## Task to complete
All lines holding the word "layout" in the listing below need to be copied.

## Source material

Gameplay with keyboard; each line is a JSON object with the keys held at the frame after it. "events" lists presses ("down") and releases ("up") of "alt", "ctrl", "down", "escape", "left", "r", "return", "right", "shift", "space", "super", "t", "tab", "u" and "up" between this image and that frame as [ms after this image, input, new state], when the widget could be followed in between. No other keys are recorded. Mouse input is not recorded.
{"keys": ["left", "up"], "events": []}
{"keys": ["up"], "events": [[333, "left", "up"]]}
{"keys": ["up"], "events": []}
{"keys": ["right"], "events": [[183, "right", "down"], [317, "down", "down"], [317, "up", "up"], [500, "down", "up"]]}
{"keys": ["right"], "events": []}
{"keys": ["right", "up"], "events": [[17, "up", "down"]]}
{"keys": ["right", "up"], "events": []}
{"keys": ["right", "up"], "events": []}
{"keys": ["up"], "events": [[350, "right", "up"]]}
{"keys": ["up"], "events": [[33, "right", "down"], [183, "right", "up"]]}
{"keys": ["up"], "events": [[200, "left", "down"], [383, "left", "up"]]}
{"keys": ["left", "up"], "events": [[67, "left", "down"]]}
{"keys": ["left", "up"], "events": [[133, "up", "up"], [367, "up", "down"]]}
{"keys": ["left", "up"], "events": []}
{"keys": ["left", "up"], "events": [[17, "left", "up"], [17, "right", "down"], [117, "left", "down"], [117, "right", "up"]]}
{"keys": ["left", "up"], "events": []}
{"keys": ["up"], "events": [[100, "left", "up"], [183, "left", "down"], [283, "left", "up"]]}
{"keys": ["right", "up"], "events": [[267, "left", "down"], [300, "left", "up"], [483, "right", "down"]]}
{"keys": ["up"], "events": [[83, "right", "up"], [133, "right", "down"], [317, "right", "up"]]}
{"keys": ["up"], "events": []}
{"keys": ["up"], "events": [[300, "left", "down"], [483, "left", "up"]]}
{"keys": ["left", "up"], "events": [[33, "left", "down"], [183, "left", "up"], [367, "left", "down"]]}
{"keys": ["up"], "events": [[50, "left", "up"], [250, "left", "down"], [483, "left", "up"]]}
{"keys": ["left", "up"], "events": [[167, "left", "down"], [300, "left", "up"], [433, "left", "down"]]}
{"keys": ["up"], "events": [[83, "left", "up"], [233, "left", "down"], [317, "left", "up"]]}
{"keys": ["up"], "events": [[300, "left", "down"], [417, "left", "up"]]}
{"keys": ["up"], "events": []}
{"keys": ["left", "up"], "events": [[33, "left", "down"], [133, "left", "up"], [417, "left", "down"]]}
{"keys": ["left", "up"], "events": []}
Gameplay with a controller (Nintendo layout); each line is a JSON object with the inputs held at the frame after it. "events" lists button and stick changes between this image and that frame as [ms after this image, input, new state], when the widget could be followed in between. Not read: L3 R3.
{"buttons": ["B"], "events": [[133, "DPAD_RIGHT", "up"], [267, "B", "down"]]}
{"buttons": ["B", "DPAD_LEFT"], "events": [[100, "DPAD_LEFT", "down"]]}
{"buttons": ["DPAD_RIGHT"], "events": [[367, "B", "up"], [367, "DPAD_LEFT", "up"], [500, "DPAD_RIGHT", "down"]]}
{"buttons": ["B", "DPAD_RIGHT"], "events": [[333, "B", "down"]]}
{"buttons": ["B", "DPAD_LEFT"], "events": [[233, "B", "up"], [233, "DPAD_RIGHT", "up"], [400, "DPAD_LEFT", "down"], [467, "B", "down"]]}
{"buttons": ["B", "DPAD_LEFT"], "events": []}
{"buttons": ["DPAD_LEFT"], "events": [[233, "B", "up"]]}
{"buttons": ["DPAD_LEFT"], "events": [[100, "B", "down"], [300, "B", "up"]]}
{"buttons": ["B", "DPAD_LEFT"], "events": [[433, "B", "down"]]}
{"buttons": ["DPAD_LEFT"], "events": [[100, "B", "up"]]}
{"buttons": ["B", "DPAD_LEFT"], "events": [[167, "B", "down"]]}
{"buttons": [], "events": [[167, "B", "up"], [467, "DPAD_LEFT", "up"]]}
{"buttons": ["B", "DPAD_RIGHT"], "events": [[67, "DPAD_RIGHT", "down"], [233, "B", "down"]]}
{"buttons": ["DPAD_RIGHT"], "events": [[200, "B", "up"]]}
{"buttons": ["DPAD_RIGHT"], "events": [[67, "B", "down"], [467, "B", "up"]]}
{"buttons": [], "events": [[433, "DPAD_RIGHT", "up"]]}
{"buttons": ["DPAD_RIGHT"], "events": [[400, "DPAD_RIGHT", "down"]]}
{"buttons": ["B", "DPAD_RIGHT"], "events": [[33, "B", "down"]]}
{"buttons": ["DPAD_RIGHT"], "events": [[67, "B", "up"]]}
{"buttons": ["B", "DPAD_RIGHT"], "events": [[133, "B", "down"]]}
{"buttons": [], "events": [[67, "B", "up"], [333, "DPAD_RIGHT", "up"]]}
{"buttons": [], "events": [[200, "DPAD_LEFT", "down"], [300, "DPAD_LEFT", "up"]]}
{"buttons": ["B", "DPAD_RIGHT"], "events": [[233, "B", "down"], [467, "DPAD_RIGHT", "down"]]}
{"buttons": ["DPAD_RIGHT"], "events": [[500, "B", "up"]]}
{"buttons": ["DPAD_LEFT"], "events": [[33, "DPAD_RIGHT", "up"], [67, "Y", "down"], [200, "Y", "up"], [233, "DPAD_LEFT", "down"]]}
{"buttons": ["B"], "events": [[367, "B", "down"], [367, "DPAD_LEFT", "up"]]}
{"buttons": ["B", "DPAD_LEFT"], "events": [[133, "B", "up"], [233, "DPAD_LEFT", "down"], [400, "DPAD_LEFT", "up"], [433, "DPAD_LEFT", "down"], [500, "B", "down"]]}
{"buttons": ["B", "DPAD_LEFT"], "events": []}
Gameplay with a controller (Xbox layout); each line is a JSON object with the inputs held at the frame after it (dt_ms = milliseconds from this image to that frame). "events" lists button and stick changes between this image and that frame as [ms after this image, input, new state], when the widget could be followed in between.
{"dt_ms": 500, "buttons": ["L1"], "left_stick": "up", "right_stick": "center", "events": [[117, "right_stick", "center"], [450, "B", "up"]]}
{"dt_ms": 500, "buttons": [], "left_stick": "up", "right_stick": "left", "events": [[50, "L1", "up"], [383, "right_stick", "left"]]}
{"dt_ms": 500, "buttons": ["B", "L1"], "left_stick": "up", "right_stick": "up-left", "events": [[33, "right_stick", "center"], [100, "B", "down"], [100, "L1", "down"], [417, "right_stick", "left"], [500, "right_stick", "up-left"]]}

## Answer to the problem
Gameplay with a controller (Nintendo layout); each line is a JSON object with the inputs held at the frame after it. "events" lists button and stick changes between this image and that frame as [ms after this image, input, new state], when the widget could be followed in between. Not read: L3 R3.
Gameplay with a controller (Xbox layout); each line is a JSON object with the inputs held at the frame after it (dt_ms = milliseconds from this image to that frame). "events" lists button and stick changes between this image and that frame as [ms after this image, input, new state], when the widget could be followed in between.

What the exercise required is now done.